Marc Marquez Dedikasikan Podium Kedua GP Malaysia untuk Sang Adik dan Afridza Munandar

Reynaldi Hermawan ยท Minggu, 03 November 2019 - 21:56 WIB
Marc Marquez Dedikasikan Podium Kedua GP Malaysia untuk Sang Adik dan Afridza Munandar

Pembalap Repsol Honda Marc Marquez. (Foto: Mohd RASFAN/AFP)

SEPANG, iNews.id – Pembalap Repsol Honda Marc Marquez semringah meski hanya finis runner-up pada Grand Prix (GP) Malaysia di Sirkuit Sepang, Minggu (3/11/2019) sore. Capaian positif tersebut didedikasikan untuk sang adik, Alex Marquez dan pembalap Indonesia yang meninggal dunia, Sabtu (2/11/2019) kemarin, Afridza Munandar,

Sang juara dunia tampil beringas sepanjang balapan 20 lap tersebut. Mengawali race dari posisi ke-11, The Baby Alien menggeber motornya hingga finis di posisi kedua, di belakang Maverick Vinales (Monster Energy Yamaha).

Tambahan 20 poin membuat fans Barcelona itu nyaman di singgasana dengan bekal 395 poin. Kini, Marquez dinobatkan sebagai pembalap dengan perolehan poin terbanyak selama semusim, melewati capaian Jorge Lorenzo di edisi 2010 (383 poin).

Rasa senang pembalap yang kini berusia 26 tahun itu juga didedikasikan untuk sang adik Alex yang memastikan diri menjadi juara dunia Moto2, beberapa jam sebelum MotoGP dimulai.

“Balapan yg sangat luar biasa dari sejak lap pertama. Apa yang saya lakukan fantastis. Tapi Vinales lebih cepat. Saya berusaha mengejarnya. Awalnya dia unggul 1,5 detik. Saya terus mengejar tapi membuat kesalahan hingga jarak justru melebar 2,5 detik,” kata Marquez di laman MotoGP.

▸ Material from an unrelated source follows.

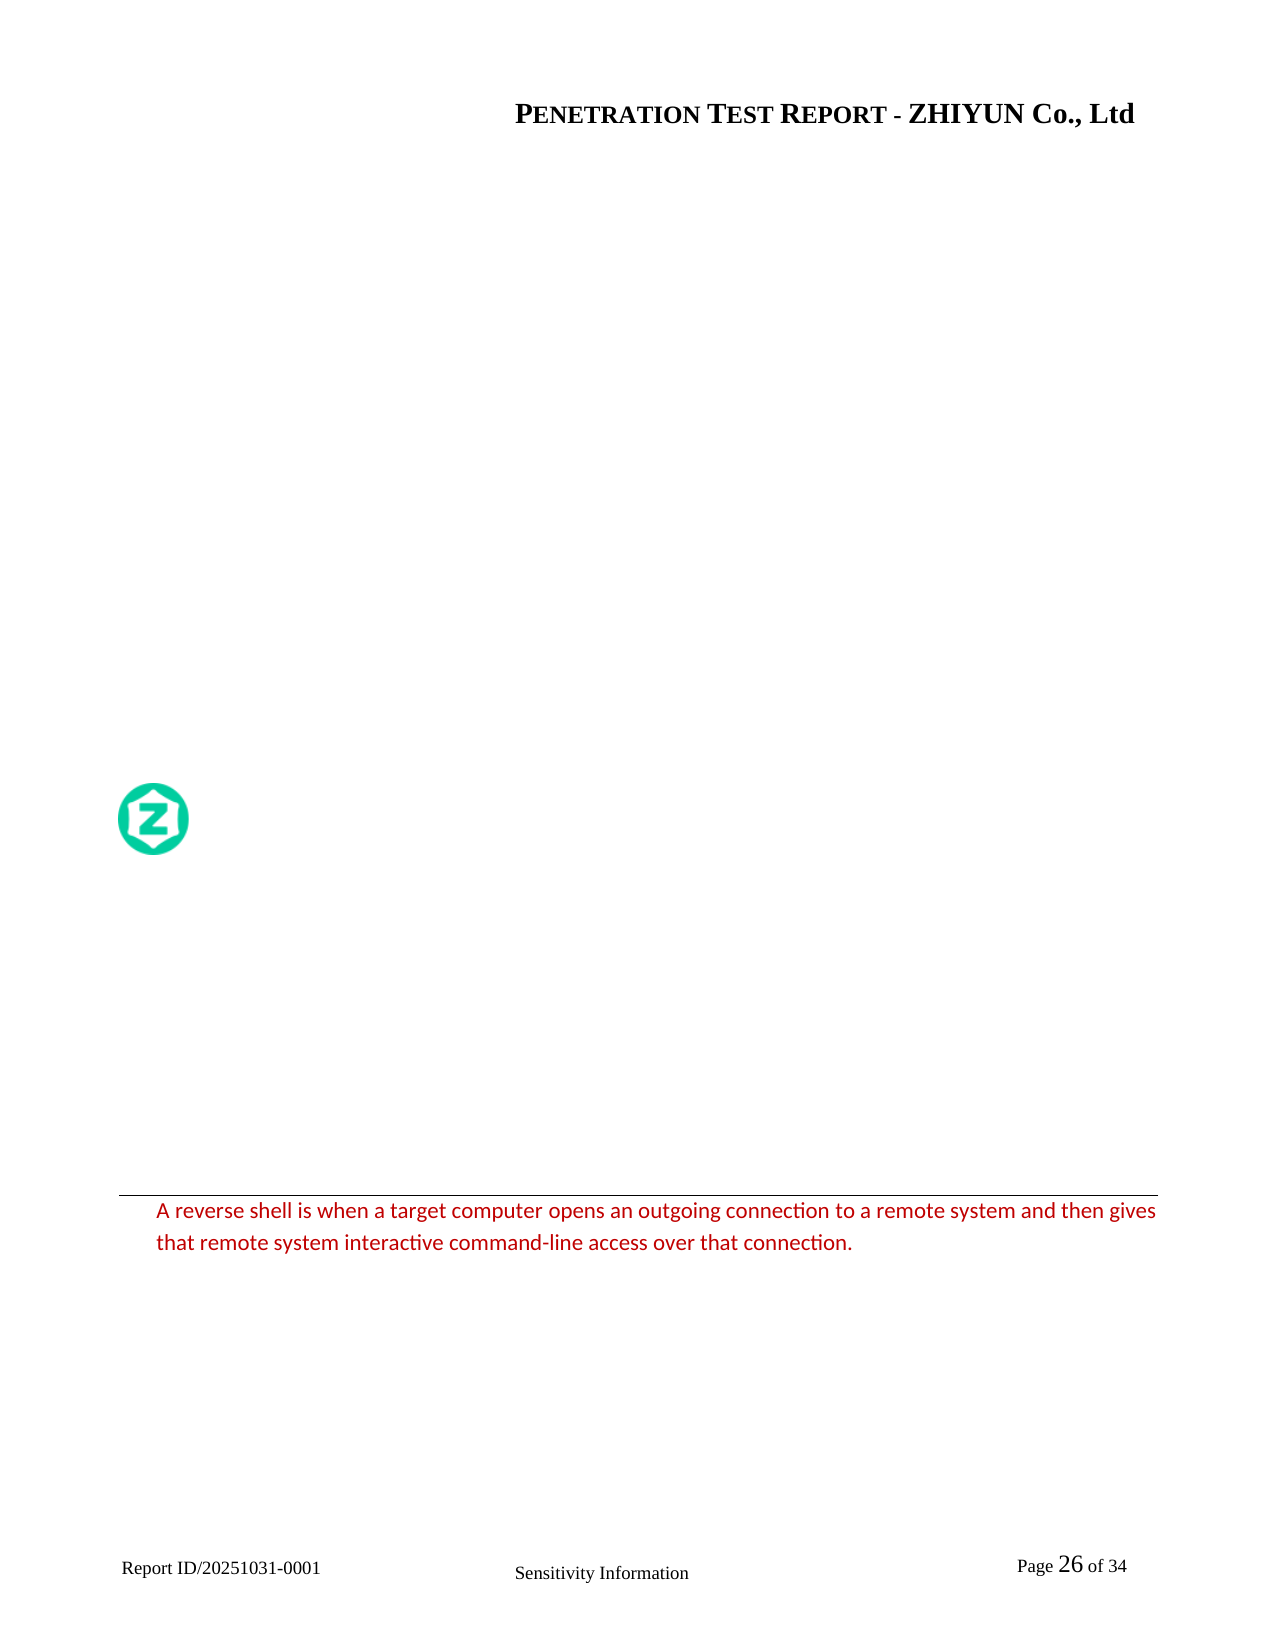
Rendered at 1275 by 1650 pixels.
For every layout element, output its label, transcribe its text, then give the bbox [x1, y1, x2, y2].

“Tapi saya senang dengan balapan ini. Ditambah lagi Alex bisa menjadi juara dunia. Dia pantas mendapatkan itu karena selama ini sudah bekerja keras. Juara di Moto2 bukan suatu hal yang mudah,” ujarnya.

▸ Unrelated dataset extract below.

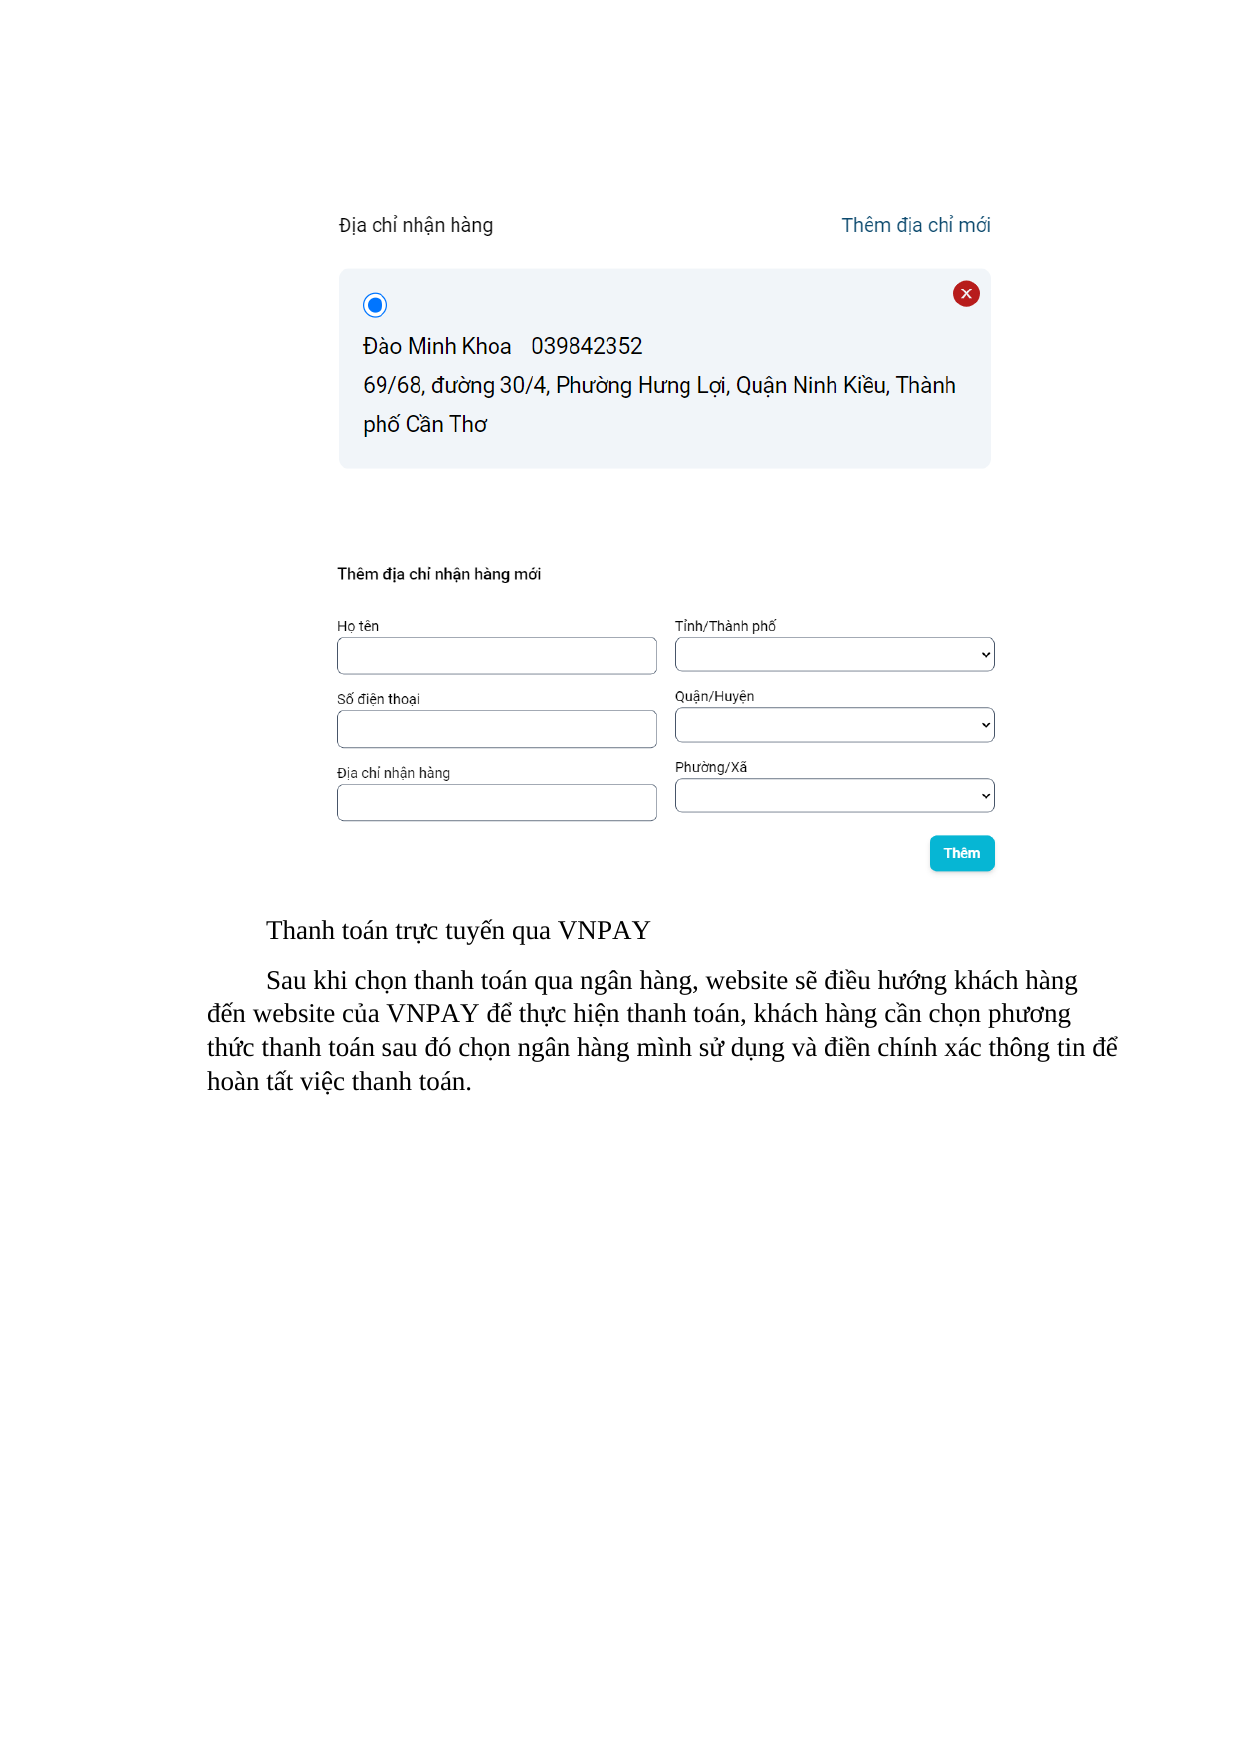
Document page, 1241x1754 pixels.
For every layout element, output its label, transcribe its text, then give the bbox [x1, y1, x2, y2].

Tapi di balik rasa bahagianya, juara dunia enam kali itu turut berduka dengan meninggalnya Afridza. Pembalap 20 tahun tersebut mengembuskan napas terakhirnya setelah mengalami kecelakaan pada ajang Asiant Talent Cup 2019.

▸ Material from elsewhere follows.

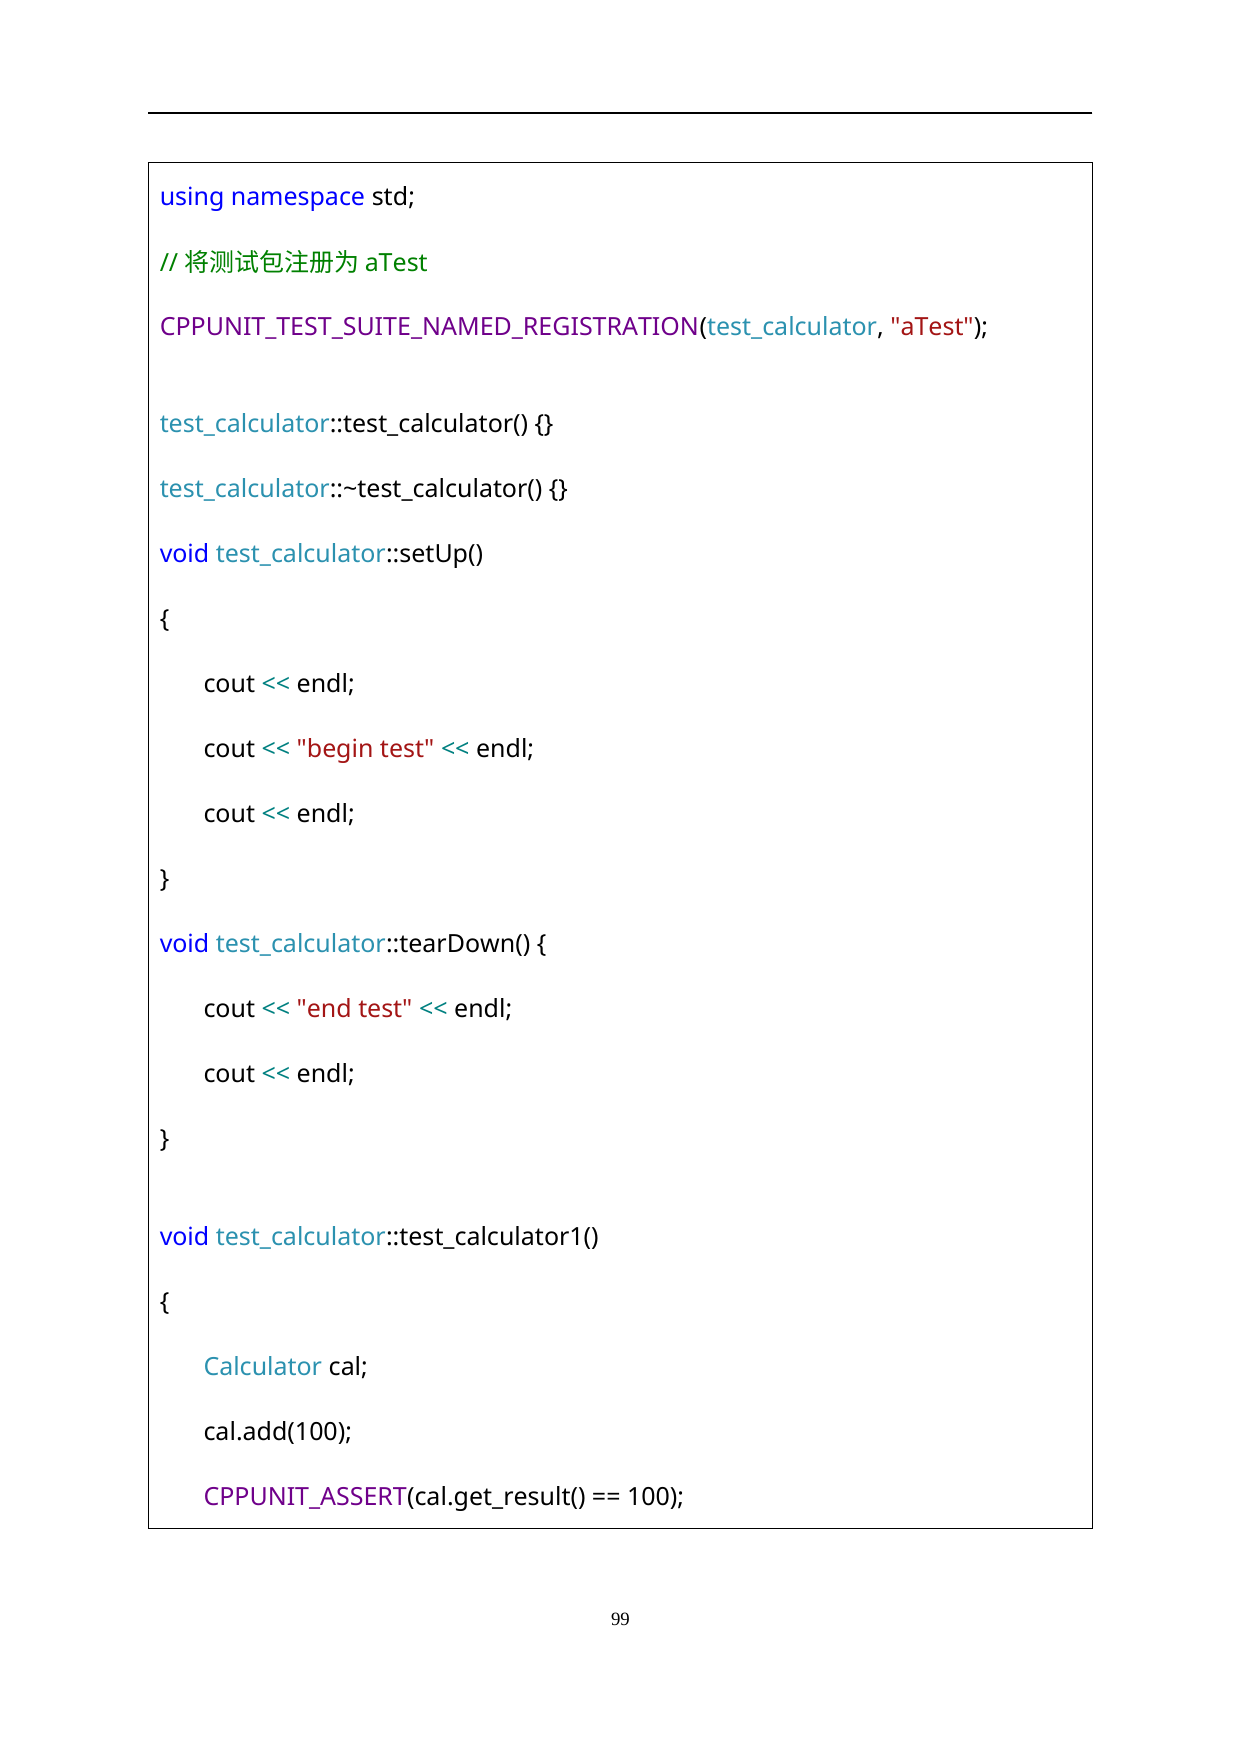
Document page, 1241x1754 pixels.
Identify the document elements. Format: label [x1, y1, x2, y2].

table_cell [149, 163, 1092, 1528]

“Kita tak bisa melupakan Munandar. Dia pembalap muda. Saya pernah bertemu dia sekali. Dia orang baik. Tapi sayang sekali di dunia balap motor memang sering terjadi hal-hal seperti itu. Saya turut berduka untuk keluarga besar dia dan para suporternya,” tuturnya.